De la participación de Uranga en el régimen lopezmateísta me ocupo extensamente en mi libro La Revolución inconclusa. Emilio Uranga, artífice oculto del PRI (Ariel, 2018). Lo de “artífice oculto” hay que entenderlo en su sentido justo. (De haber sabido las acusaciones que se avecinaban, hubiese propuesto, sin duda, otro subtítulo.) A Uranga le comisionaron una serie de artículos en que defendía el legado y la continuidad de la Revolución mexicana en contra de aquellos que simpatizaban con la revolución de Cuba y con el marxismo. A estos artículos le siguió una polémica acalorada con el historiador Cosío Villegas. Uranga decía de sí mismo que era un consejero, mas no un aconsejado. Y no le faltaba razón. Gozó siempre de autonomía de pensamiento. Leyó y escribió lo que quiso, sin pelos en la lengua y sin ambages. Rara vez le encontramos un halago limpio, exento de cualquir retintín irónico, y rara vez le encontramos una crítica que no dé en alguna fibra sensible de nuestra muy correcta, susceptible y autocomplaciente República de las Letras.
Tuve oportunidad de comentar profusamente con Jacinto Rodríguez Munguía el tema –o el problema– de Emilio Uranga, antes, durante y después de la escritura de su libro La conspiración del 68 (Debate, 2018). Emilio Uranga escribió con frecuencia bajo encargo. De eso, a mí, no me cabe duda. También desarrolló un pensamiento propio y muy rico. Jacinto le adjudica una columna incendiaria y anónima llamada Granero político. Yo también se le adjudico. Pero entre la escritura (muy penosa, muy inmoral) de una columna para denostar a tal o cual personaje, a la planeación de una masacre y de una estrategia maquiavélica de represión media un abismo que Uranga ni cruzó ni podía cruzar. A lo sumo podemos verlo como un intelectual que vendía su pluma a intereses mezquinos; un empleado del gobierno, pero no un personaje palaciego que susurra atrocidades a los oídos de los mandatarios. Su compañero y amigo, Alejandro Rossi, decía que Uranga no tenía un interés real por la política. Su interés era, por decir así, pecuniario.
A Emilio Uranga también se le achacó un libelo infame titulado ¡El móndrigo! Bitácora del Consejo Nacional de Huelga. Se trataba del diario de un supuesto estudiante apodado “el móndrigo” (“pobre diablo”, “persona despreciable”), muerto en las refriegas de la Plaza de las Tres Culturas la noche del 2 de octubre. Mi hipótesis es que este tipo de libelos se escribían a varias manos y a partir de fichas de Gobernación. Seguramente pasó por los ojos de Uranga y seguramente el filósofo mexicano se encargó de dejar su impronta.

DATOS:
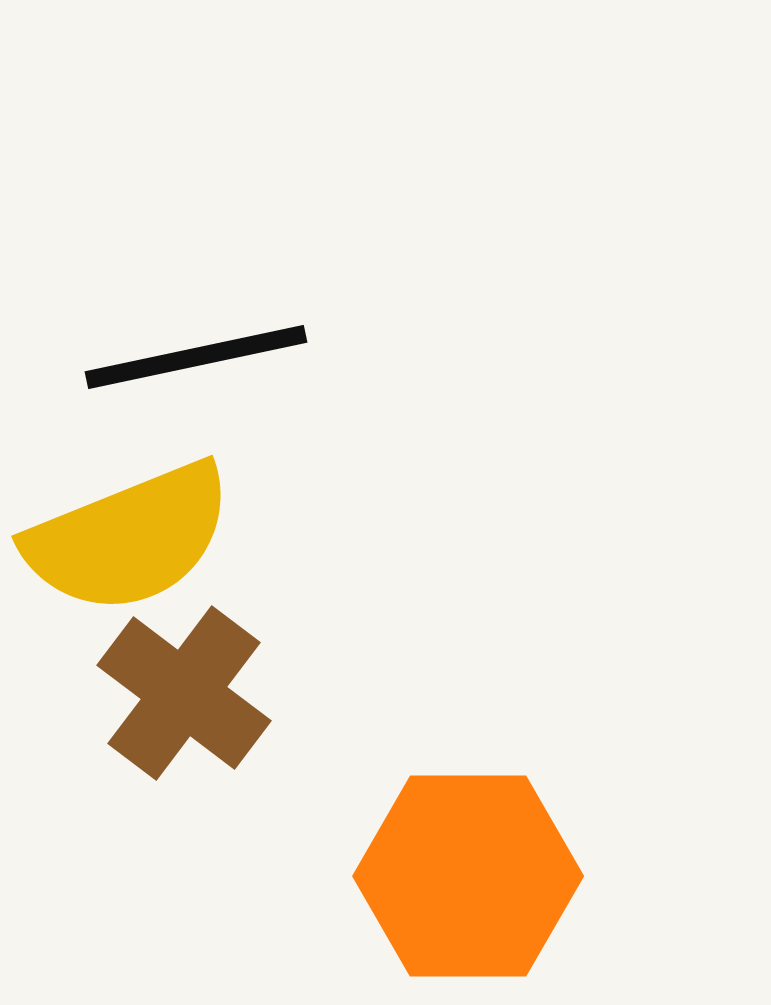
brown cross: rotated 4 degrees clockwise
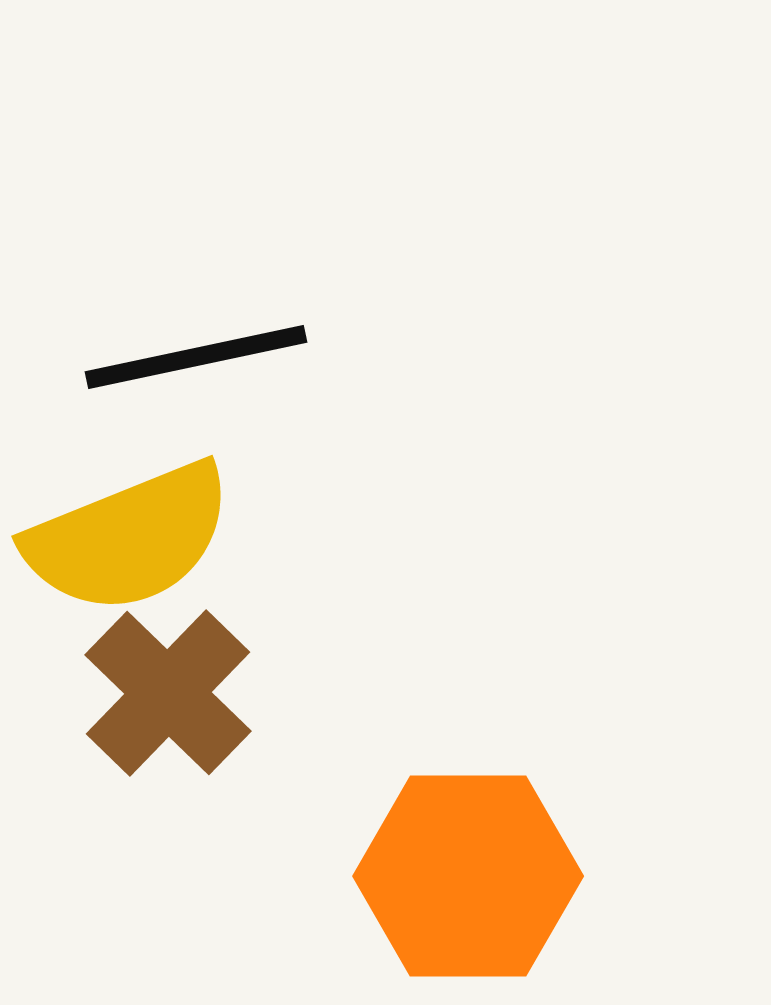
brown cross: moved 16 px left; rotated 7 degrees clockwise
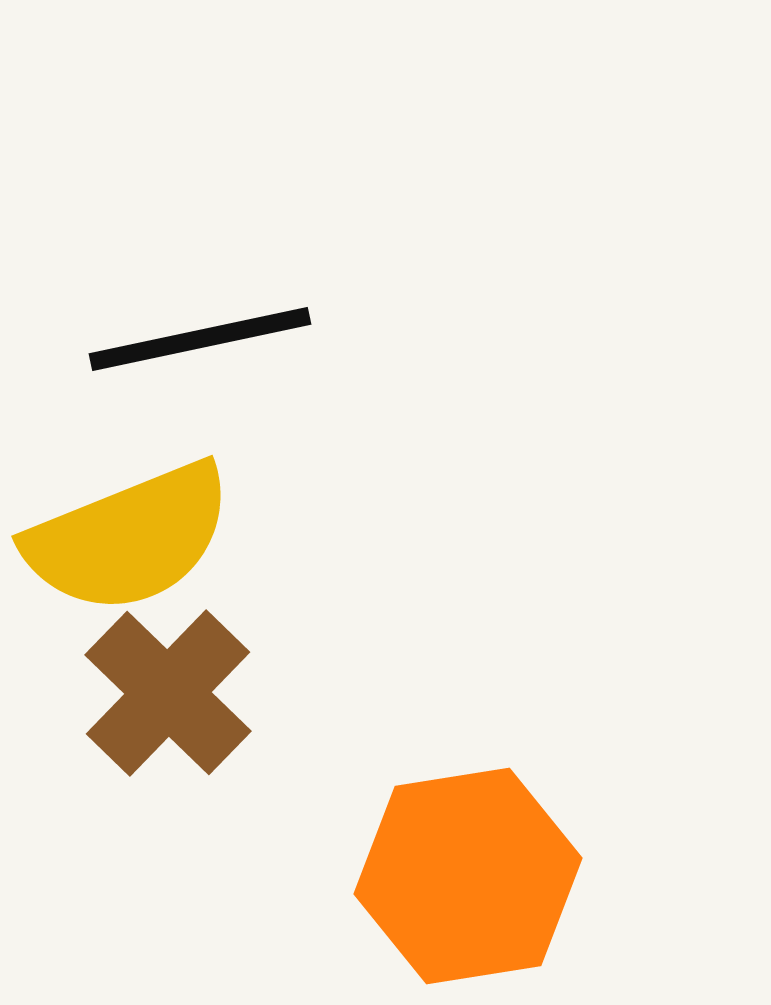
black line: moved 4 px right, 18 px up
orange hexagon: rotated 9 degrees counterclockwise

POR HACER:
1. Transcribe del texto sobre Emilio Uranga el fragmento que empieza con las palabras que contienen "A Emilio Uranga" y termina con "dejar su impronta.".
2. ¿Qué personas nombra con su apellido el texto sobre Emilio Uranga? Enuméralas todas.
3. En el texto sobre Emilio Uranga, ¿qué decía Alejandro Rossi acerca del interés de Uranga por la política?

PROBLEMAS RESUELTOS:
1.
A Emilio Uranga también se le achacó un libelo infame titulado ¡El móndrigo! Bitácora del Consejo Nacional de Huelga. Se trataba del diario de un supuesto estudiante apodado “el móndrigo” (“pobre diablo”, “persona despreciable”), muerto en las refriegas de la Plaza de las Tres Culturas la noche del 2 de octubre. Mi hipótesis es que este tipo de libelos se escribían a varias manos y a partir de fichas de Gobernación. Seguramente pasó por los ojos de Uranga y seguramente el filósofo mexicano se encargó de dejar su impronta.

2. Emilio Uranga, Cosío Villegas, Jacinto Rodríguez Munguía y Alejandro Rossi.

3. Decía que Uranga no tenía un interés real por la política y que su interés era, por decir así, pecuniario.